New England Natural Gas Prices Spike

New England is experiencing some of the highest spot electricity and natural gas price spikes in the country with some more than $30 per MMBtu and $200 per MWh! You may not notice if you have a fixed price during the winter, but if you are buying spot gas or power, you are probably aware. If you are soliciting quotes for any term that includes a future winter, hopefully you’ve noticed the impact.

During the past month, a confluence of events has hit this region, conspiring to drive electricity and natural gas markets to three times their three-year average. The chart below shows the recent high prices and volatility. It also shows the Nepool Mass Hub (in blue, left axis, the main trading location for electricity in the New England region) and the Algonquin Citygate (in red, right axis, the main delivery point for natural gas in the Boston area).

Click here for chart: High New England Energy Prices

There are three main reasons that the markets for natural gas and electricity have been so strong in New England recently.

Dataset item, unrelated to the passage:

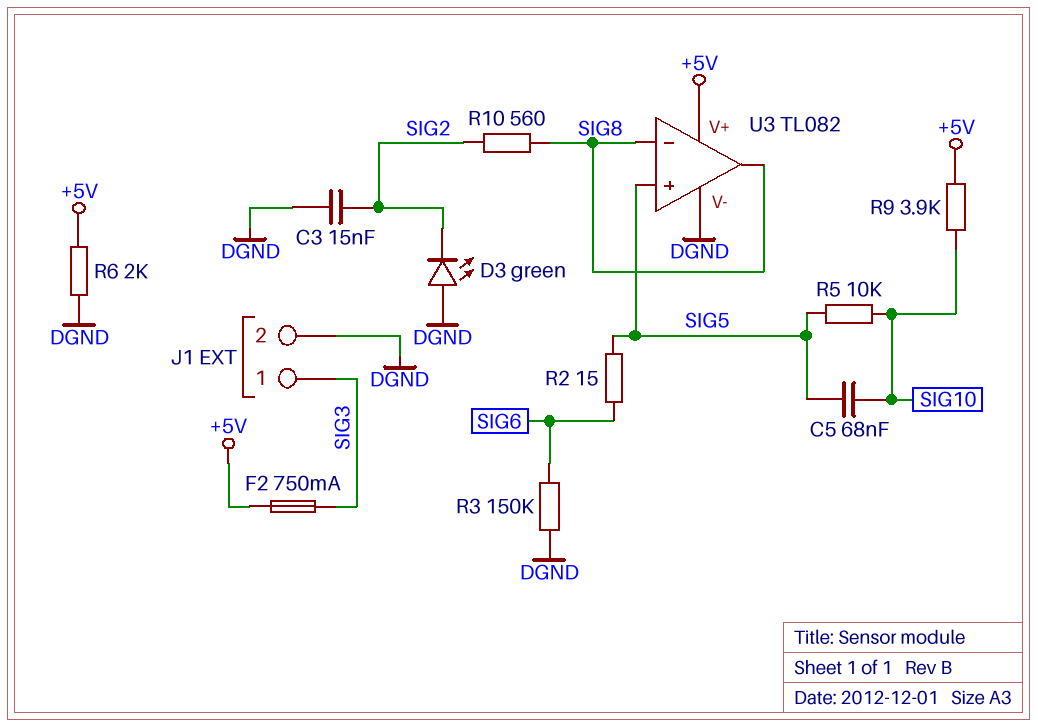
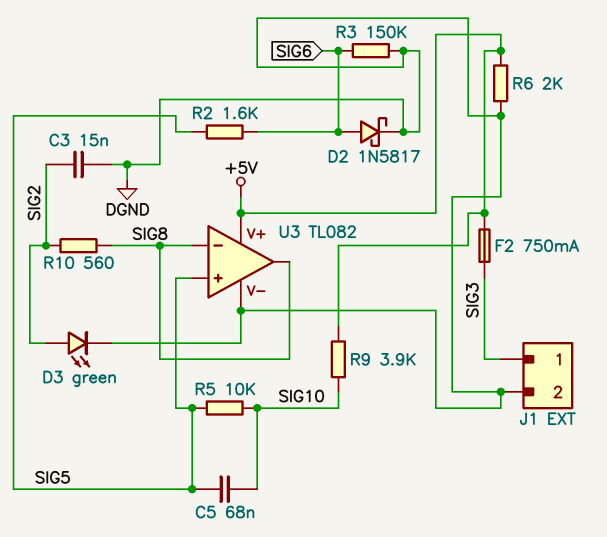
D2: none -> schottky 1N5817 (A SIG6, K DGND)
D3: LED green (A DGND, K SIG2) -> LED green (A SIG2, K DGND)
R2: 15 (SIG5, SIG6) -> 1.6k (SIG5, SIG6)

  1. While not an exceptionally cold winter, the weather has been colder than last year’s record warm temperatures. Colder temperatures bring greater heating-related demand for natural gas, boosting prices.
  2. Natural gas imports to the region are low. In a region that hasn’t seen the new shale supply that many regions around the country have, imports are crucial. Imports to the region come from three primary sources:
    1. Via pipeline from the south and west. Natural gas has historically been imported from the Gulf Coast region via long pipelines. More recently, gas has come to New England from the Marcellus shale regions. From both regions, the gas pipelines getting to the Boston area are heavily constrained, without the capacity to import as much gas as is needed.
    2. From Canada. These imports are extremely important to this region, and they have been shrinking. Gas production from offshore rigs in Nova Scotia has been declining and new production has been slow. Imports from Western Canada have also been slowing because the traditional west-to-east Canadian pipeline flows have been disrupted due to new shale production.
    3. Via Liquefied Natural Gas (LNG). Imports to the Boston region via LNG have fallen by more than 50% this year compared to two years ago. Reasons for the decline are twofold: the US competes for LNG supply with Europe and Asia and prices there are far higher than in the US.Given the chance, producers of LNG will send their cargos to Europe and Asia.
    4. Demand for natural gas from the electricity generation sector has increased. As older, inefficient coal plants retire, they are replaced by cleaner burning natural gas plants.This places an increasing burden on the constrained pipeline system needed to import gas to the region.

When you look at all these factors, it combines for higher spot prices and greater volatility. Unfortunately, many of these problems are long-term and are fairly intractable; hence, prices for futures periods have moved up too. New gas-fired electric generators are the short-term solution for retiring coal plants and demand from that sector is forecasted to remain high. Imports from Canada are slowing but may rebound slightly as some offshore rigs are completed. LNG imports will remain low as prices globally are far higher those in the US. Pipeline capacity from the south and west is constrained and due to the cost and complexity of expansion, is likely to remain so. Diversifying the fuel mix for electricity generation would help alleviate the problem and plans are underway to expand wind generation. Energy efficiency programs are also a good option to deliver short-term reductions in demand.

You must be asking yourself: Is there any good news? Remember that regional gas and power prices are driven by a combination of national and regional factors. While the regional drivers are clearly bullish, the trend for national prices is still relatively low due to shale gas resources. The resultant price, while not as low as 2012, is still a reasonable value when looking long-term. Unfortunately, it seems very unlikely that the lows of 2012 will return to buyers of gas or power in New England.